-------- Records for the task --------

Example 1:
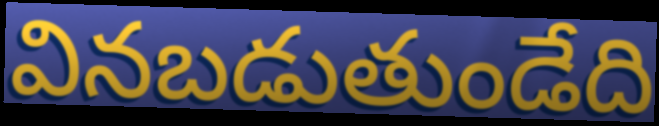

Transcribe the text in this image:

--------
-------- Records for the task --------

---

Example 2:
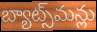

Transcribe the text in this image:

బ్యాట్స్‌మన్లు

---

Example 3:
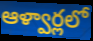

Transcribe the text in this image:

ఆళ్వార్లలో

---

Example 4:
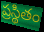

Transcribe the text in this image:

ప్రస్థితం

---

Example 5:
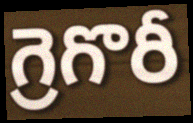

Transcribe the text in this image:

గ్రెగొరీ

--------

Figure out how many lines of the data above include "Example", then give the number and nothing more.

5